I vastly prefer to live outside the App store and the Sandbox. I haven't gotten malware in years, and I don't particularly expect I'll get it in years to come; if I do, it'll probably be a zero-day in Flash, OpenSSH or HTML5.

So, anecdotally, as one consumer, if you have a program in the Mac App Store, I really won't be buying it unless its an OS upgrade or I really want it.




Don't understand this.

MAS has a killer feature (as with iOS App Store) - one purchase for multiple users or machines with one credential set to manage purchase and upgrade.

Handling multiple software instances and licenses is a HUGE pain point for the customer - it gets exponential if you're forced to manage licenses across machines and/or users (thus site-licenses for businesses). It is tough enough even for a power user with license management software, but literally a nightmare for the un-initiated.


I'd argue the exact opposite. Case in point #1: I bought a license for Sublime Text 2 from the developer. I'm free to use it on all of my Windows, Mac, and Linux systems. (Meaning, when I'm forced to use Windows, I actually have a decent text editor I like!)

» **SOURCE DATA**:
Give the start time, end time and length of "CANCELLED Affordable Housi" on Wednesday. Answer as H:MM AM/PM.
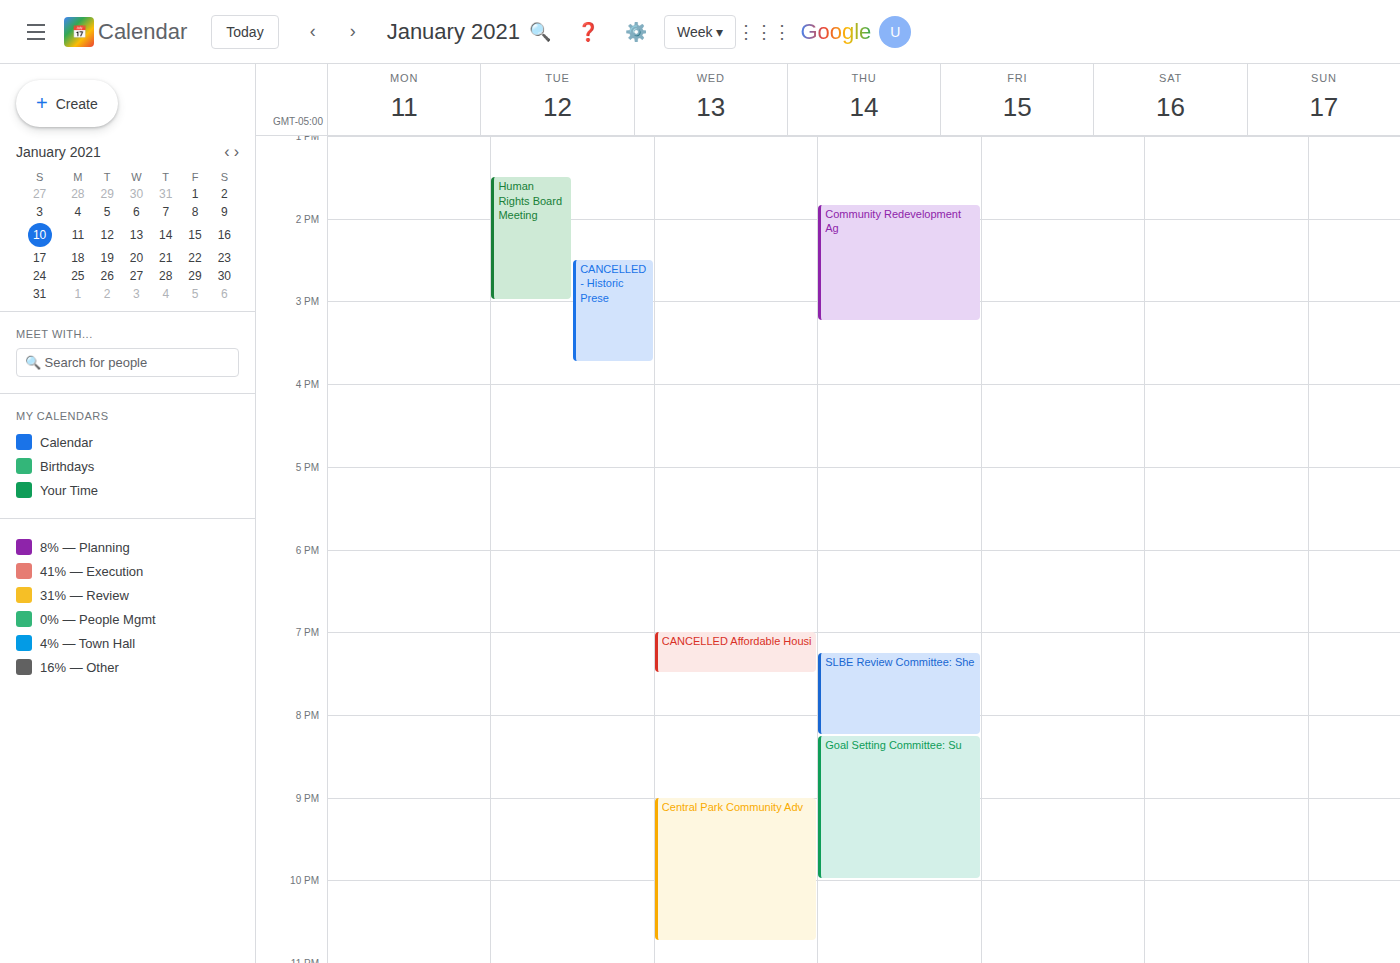
7:00 PM to 7:30 PM, 30 minutes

» **STATED GOAL A**:
Print the Mac App Store discussion from "Handling multiple software" up to and including "editor I like!)".
» **STATED GOAL B**:
In the Mac App Store discussion, why does the second writer call one purchase for multiple users or machines a killer feature? Answer in one to three sentences.
» **STATED GOAL C**:
Go on with the Mac App Store discussion from the point where it ends.

» **TASK RESPONSE A**:
Handling multiple software instances and licenses is a HUGE pain point for the customer - it gets exponential if you're forced to manage licenses across machines and/or users (thus site-licenses for businesses). It is tough enough even for a power user with license management software, but literally a nightmare for the un-initiated.


I'd argue the exact opposite. Case in point #1: I bought a license for Sublime Text 2 from the developer. I'm free to use it on all of my Windows, Mac, and Linux systems. (Meaning, when I'm forced to use Windows, I actually have a decent text editor I like!)

» **TASK RESPONSE B**:
Handling many software copies and licenses is a huge pain for customers, and it grows much worse when licenses have to be managed across machines or users. The writer says this is hard even for a power user with license software and a nightmare for beginners, so one purchase under one login removes that burden.

» **TASK RESPONSE C**:
Case in point #2: I'm trying to buy 15 copies of OS X 10.8 for our older (>1 month old) Macs. I have two options: create 15 Apple IDs, or buy 20 Volume Licenses from Apple, 5 of which I will never need as we don't buy used computers.

Don't get me wrong; I love that I paid for Aperture and can effortlessly install it on multiple systems. (Photoshop, on the other hand...) But it's not everything to everyone.


I don't understand why this [1] doesn't work for you - I was able to put exactly 12 licenses in my cart. According to this page [2], the process is to download the installer once and distribute manually.

[1] http://store.apple.com/us_smb_78313/product/D6358 [2] http://www.apple.com/mac/volume-licensing/


you gave absolutely no reason why you prefer going outside the app store.


It should be obvious, but to make it even clearer.

- Centralization of control. Apple has frequently jacked around with iOS programs being allowed/disallowed; why should we let some central authority control what we have on our computing devices?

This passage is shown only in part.